◆ TASK PROMPT ◆
All of the records below are to be output exactly; no image belongs in the result.

◆ ◆ ◆ ◆ ◆

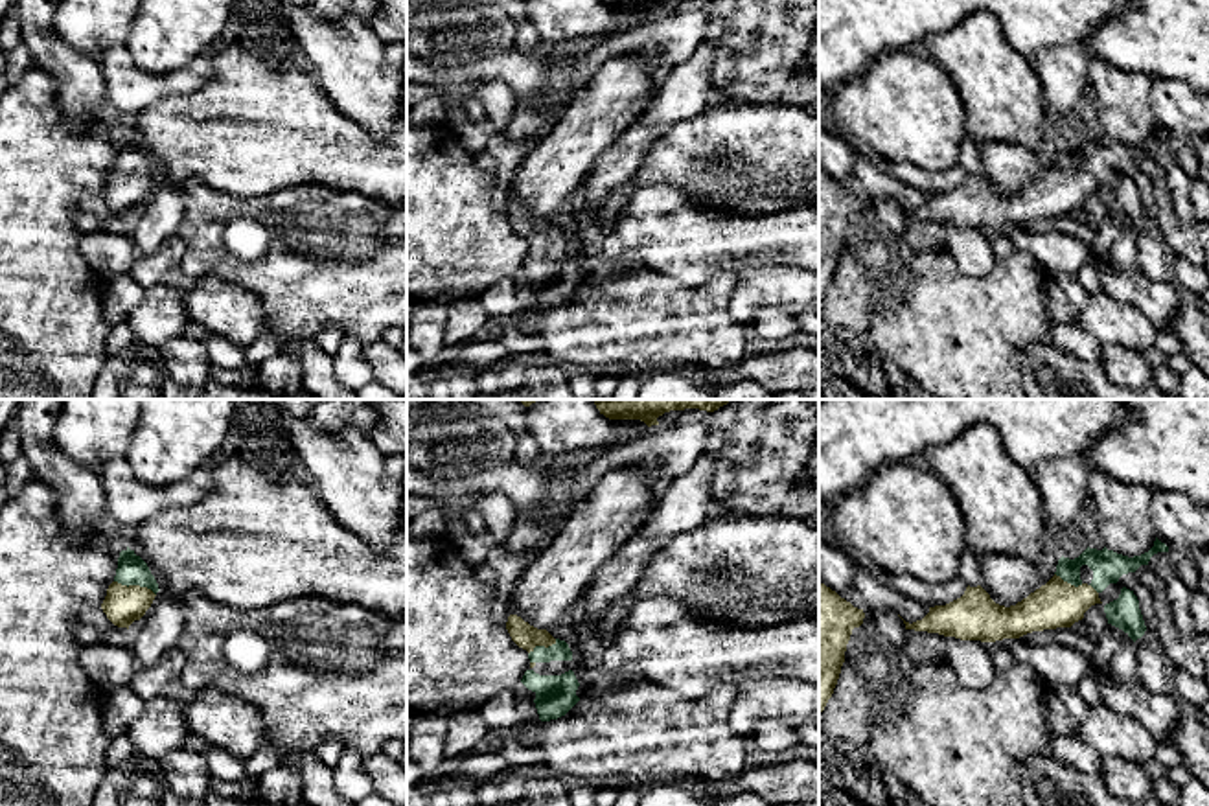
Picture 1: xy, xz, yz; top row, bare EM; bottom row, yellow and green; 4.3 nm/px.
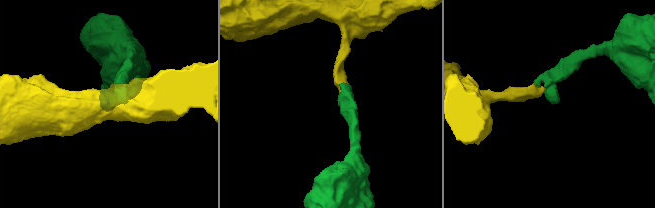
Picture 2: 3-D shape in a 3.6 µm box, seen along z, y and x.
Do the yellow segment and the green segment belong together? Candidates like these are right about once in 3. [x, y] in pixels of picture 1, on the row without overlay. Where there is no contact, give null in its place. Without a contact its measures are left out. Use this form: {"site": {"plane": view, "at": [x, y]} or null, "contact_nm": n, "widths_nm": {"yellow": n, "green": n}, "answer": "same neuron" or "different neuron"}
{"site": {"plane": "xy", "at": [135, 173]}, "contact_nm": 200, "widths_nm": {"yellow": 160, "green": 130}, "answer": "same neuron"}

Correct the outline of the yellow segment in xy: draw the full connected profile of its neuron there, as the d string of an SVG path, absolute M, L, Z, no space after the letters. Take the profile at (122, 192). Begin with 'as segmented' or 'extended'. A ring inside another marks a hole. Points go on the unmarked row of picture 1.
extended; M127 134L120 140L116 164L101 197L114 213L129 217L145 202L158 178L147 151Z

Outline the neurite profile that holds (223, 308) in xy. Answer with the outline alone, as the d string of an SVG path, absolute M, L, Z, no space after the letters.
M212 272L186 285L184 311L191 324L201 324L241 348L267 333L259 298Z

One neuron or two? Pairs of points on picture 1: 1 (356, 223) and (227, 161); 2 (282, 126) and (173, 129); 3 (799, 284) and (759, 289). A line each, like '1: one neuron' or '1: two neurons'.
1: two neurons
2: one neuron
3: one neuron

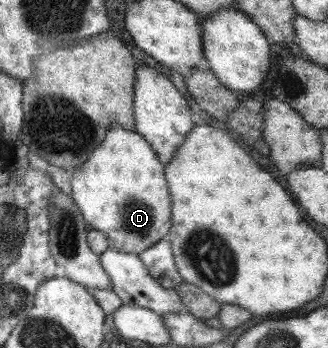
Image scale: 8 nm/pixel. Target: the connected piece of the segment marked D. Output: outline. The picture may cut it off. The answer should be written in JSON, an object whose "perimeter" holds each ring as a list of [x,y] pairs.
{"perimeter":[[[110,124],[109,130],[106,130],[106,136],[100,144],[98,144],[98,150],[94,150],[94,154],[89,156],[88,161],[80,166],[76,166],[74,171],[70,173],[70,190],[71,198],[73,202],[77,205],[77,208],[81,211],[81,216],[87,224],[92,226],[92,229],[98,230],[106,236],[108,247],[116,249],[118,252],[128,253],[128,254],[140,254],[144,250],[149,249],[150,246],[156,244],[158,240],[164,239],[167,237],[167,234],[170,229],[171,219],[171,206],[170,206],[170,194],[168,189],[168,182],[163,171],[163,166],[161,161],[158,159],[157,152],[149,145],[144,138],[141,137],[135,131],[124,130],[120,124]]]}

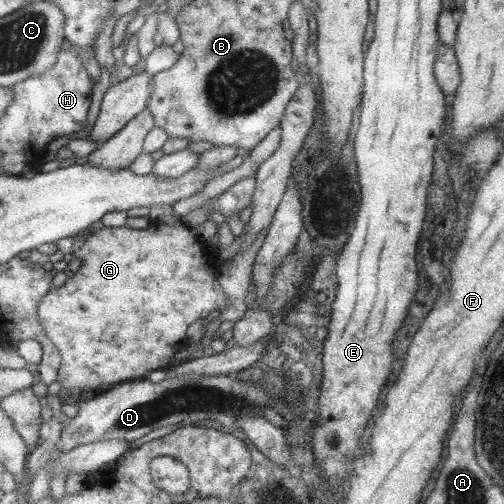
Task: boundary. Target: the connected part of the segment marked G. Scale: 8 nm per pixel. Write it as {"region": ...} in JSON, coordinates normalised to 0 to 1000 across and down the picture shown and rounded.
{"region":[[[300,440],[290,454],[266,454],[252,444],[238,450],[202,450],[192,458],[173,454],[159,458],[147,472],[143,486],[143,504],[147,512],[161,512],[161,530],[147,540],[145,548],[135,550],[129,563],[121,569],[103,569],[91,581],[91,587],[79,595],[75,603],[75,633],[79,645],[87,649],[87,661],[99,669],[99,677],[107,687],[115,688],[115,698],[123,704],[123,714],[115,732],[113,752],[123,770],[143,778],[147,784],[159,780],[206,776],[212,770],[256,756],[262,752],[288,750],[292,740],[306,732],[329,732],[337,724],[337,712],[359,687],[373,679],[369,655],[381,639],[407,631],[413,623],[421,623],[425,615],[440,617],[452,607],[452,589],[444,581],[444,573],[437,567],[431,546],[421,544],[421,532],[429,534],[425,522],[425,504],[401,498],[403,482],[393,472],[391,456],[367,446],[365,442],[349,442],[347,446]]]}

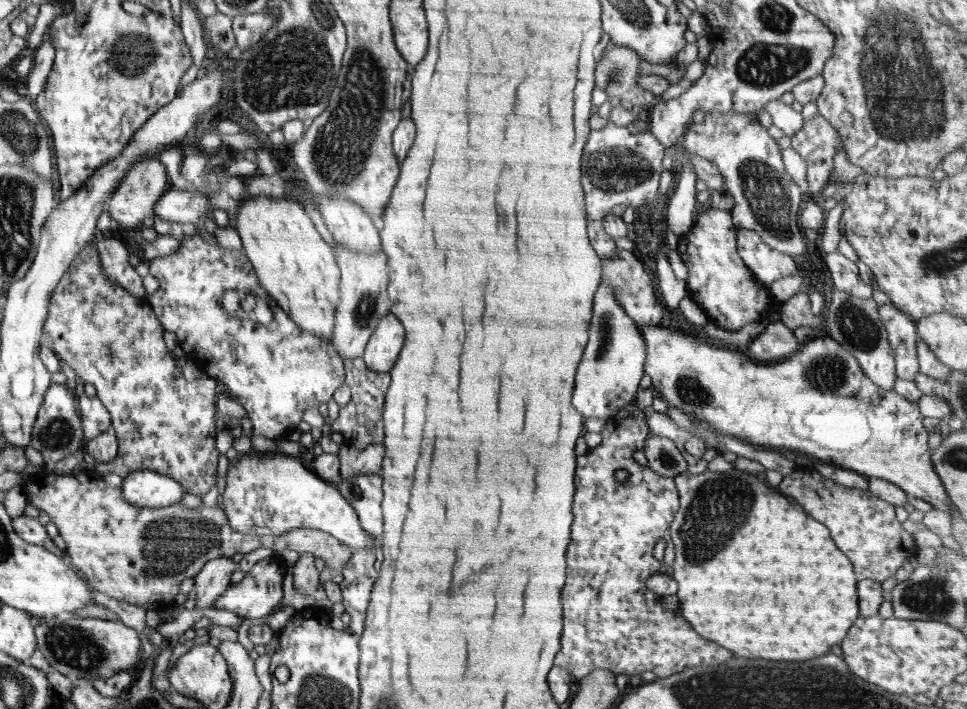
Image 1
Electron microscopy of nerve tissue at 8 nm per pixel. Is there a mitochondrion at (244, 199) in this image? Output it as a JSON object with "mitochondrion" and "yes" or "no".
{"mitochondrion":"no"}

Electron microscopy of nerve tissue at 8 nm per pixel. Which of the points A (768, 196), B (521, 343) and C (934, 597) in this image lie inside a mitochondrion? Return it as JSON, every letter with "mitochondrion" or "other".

◆ ◆ ◆ ◆ ◆

◆ SOLUTION TO THIS TASK ◆
Picture 1: xy, xz, yz; top row, bare EM; bottom row, yellow and green; 4.3 nm/px.
Picture 2: 3-D shape in a 3.6 µm box, seen along z, y and x.
Do the yellow segment and the green segment belong together? Candidates like these are right about once in 3. [x, y] in pixels of picture 1, on the row without overlay. Where there is no contact, give null in its place. Without a contact its measures are left out. Use this form: {"site": {"plane": view, "at": [x, y]} or null, "contact_nm": n, "widths_nm": {"yellow": n, "green": n}, "answer": "same neuron" or "different neuron"}
{"site": {"plane": "xy", "at": [135, 173]}, "contact_nm": 200, "widths_nm": {"yellow": 160, "green": 130}, "answer": "same neuron"}

Correct the outline of the yellow segment in xy: draw the full connected profile of its neuron there, as the d string of an SVG path, absolute M, L, Z, no space after the letters. Take the profile at (122, 192). Begin with 'as segmented' or 'extended'. A ring inside another marks a hole. Points go on the unmarked row of picture 1.
extended; M127 134L120 140L116 164L101 197L114 213L129 217L145 202L158 178L147 151Z

Outline the neurite profile that holds (223, 308) in xy. Answer with the outline alone, as the d string of an SVG path, absolute M, L, Z, no space after the letters.
M212 272L186 285L184 311L191 324L201 324L241 348L267 333L259 298Z

One neuron or two? Pairs of points on picture 1: 1 (356, 223) and (227, 161); 2 (282, 126) and (173, 129); 3 (799, 284) and (759, 289). A line each, like '1: one neuron' or '1: two neurons'.
1: two neurons
2: one neuron
3: one neuron

Image scale: 8 nm/pixel. Target: the connected piece of the segment marked D. Output: outline. The picture may cut it off. The answer should be written in JSON, an object whose "perimeter" holds each ring as a list of [x,y] pairs.
{"perimeter":[[[110,124],[109,130],[106,130],[106,136],[100,144],[98,144],[98,150],[94,150],[94,154],[89,156],[88,161],[80,166],[76,166],[74,171],[70,173],[70,190],[71,198],[73,202],[77,205],[77,208],[81,211],[81,216],[87,224],[92,226],[92,229],[98,230],[106,236],[108,247],[116,249],[118,252],[128,253],[128,254],[140,254],[144,250],[149,249],[150,246],[156,244],[158,240],[164,239],[167,237],[167,234],[170,229],[171,219],[171,206],[170,206],[170,194],[168,189],[168,182],[163,171],[163,166],[161,161],[158,159],[157,152],[149,145],[144,138],[141,137],[135,131],[124,130],[120,124]]]}

Task: boundary. Target: the connected part of the segment marked G. Scale: 8 nm per pixel. Write it as {"region": ...} in JSON, coordinates normalised to 0 to 1000 across and down the picture shown and rounded.
{"region":[[[300,440],[290,454],[266,454],[252,444],[238,450],[202,450],[192,458],[173,454],[159,458],[147,472],[143,486],[143,504],[147,512],[161,512],[161,530],[147,540],[145,548],[135,550],[129,563],[121,569],[103,569],[91,581],[91,587],[79,595],[75,603],[75,633],[79,645],[87,649],[87,661],[99,669],[99,677],[107,687],[115,688],[115,698],[123,704],[123,714],[115,732],[113,752],[123,770],[143,778],[147,784],[159,780],[206,776],[212,770],[256,756],[262,752],[288,750],[292,740],[306,732],[329,732],[337,724],[337,712],[359,687],[373,679],[369,655],[381,639],[407,631],[413,623],[421,623],[425,615],[440,617],[452,607],[452,589],[444,581],[444,573],[437,567],[431,546],[421,544],[421,532],[429,534],[425,522],[425,504],[401,498],[403,482],[393,472],[391,456],[367,446],[365,442],[349,442],[347,446]]]}

Image 1
Electron microscopy of nerve tissue at 8 nm per pixel. Is there a mitochondrion at (244, 199) in this image? Output it as a JSON object with "mitochondrion" and "yes" or "no".
{"mitochondrion":"no"}

Electron microscopy of nerve tissue at 8 nm per pixel. Which of the points A (768, 196), B (521, 343) and C (934, 597) in this image lie inside a mitochondrion? Return it as JSON, every letter with "mitochondrion" or "other".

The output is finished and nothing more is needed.